[Page text data extracted]
- - - -

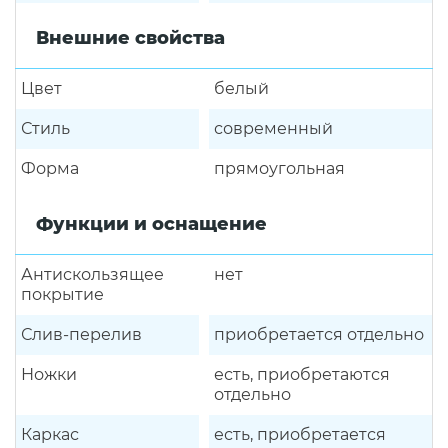
Внешние свойства
Цвет
белый
Стиль
современный
Форма
прямоугольная
Функции и оснащение
Антискользящее
нет
покрытие
Слив-перелив
приобретается отдельно
Ножки
есть, приобретаются
отдельно
Каркас
есть, приобретается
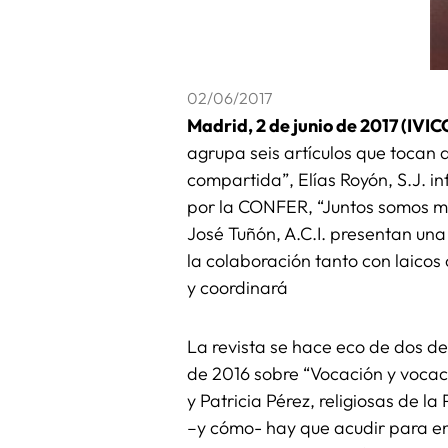
02/06/2017
Madrid, 2 de junio de 2017 (IVIC
agrupa seis artículos que tocan a
compartida”, Elías Royón, S.J. i
por la CONFER, “Juntos somos má
José Tuñón, A.C.I. presentan un
la colaboración tanto con laicos 
y coordinará
La revista se hace eco de dos de
de 2016 sobre “Vocación y vocaci
y Patricia Pérez, religiosas de l
–y cómo- hay que acudir para enc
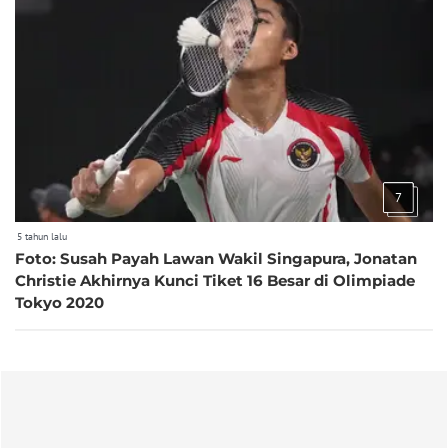
7
5 tahun lalu
Foto: Susah Payah Lawan Wakil Singapura, Jonatan
Christie Akhirnya Kunci Tiket 16 Besar di Olimpiade
Tokyo 2020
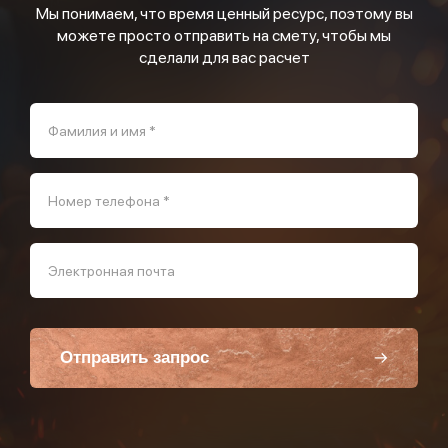
Мы понимаем, что время ценный ресурс, поэтому вы
можете просто отправить на смету, чтобы мы
сделали для вас расчет
Фамилия и имя *
Номер телефона *
Электронная почта
Отправить запрос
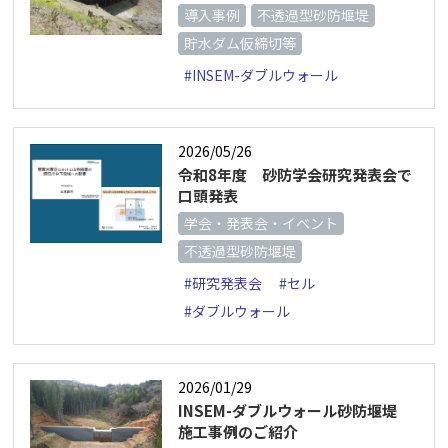
導入事例
不透過型砂防堰堤
貯水ダム仮締切等
#INSEM-ダブルウォール
2026/05/26
令和8年度 砂防学会研究発表会で
口頭発表
学会・発表会・イベント
不透過型砂防堰堤
#研究発表会
#セル
#ダブルウォール
2026/01/29
INSEM-ダブルウォール砂防堰堤
施工事例のご紹介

- - - -

## What you have to do
Show every line of the listing above that contains the string "приобретается", treating uppercase and lowercase as different.

## Exercise output
приобретается отдельно
есть, приобретается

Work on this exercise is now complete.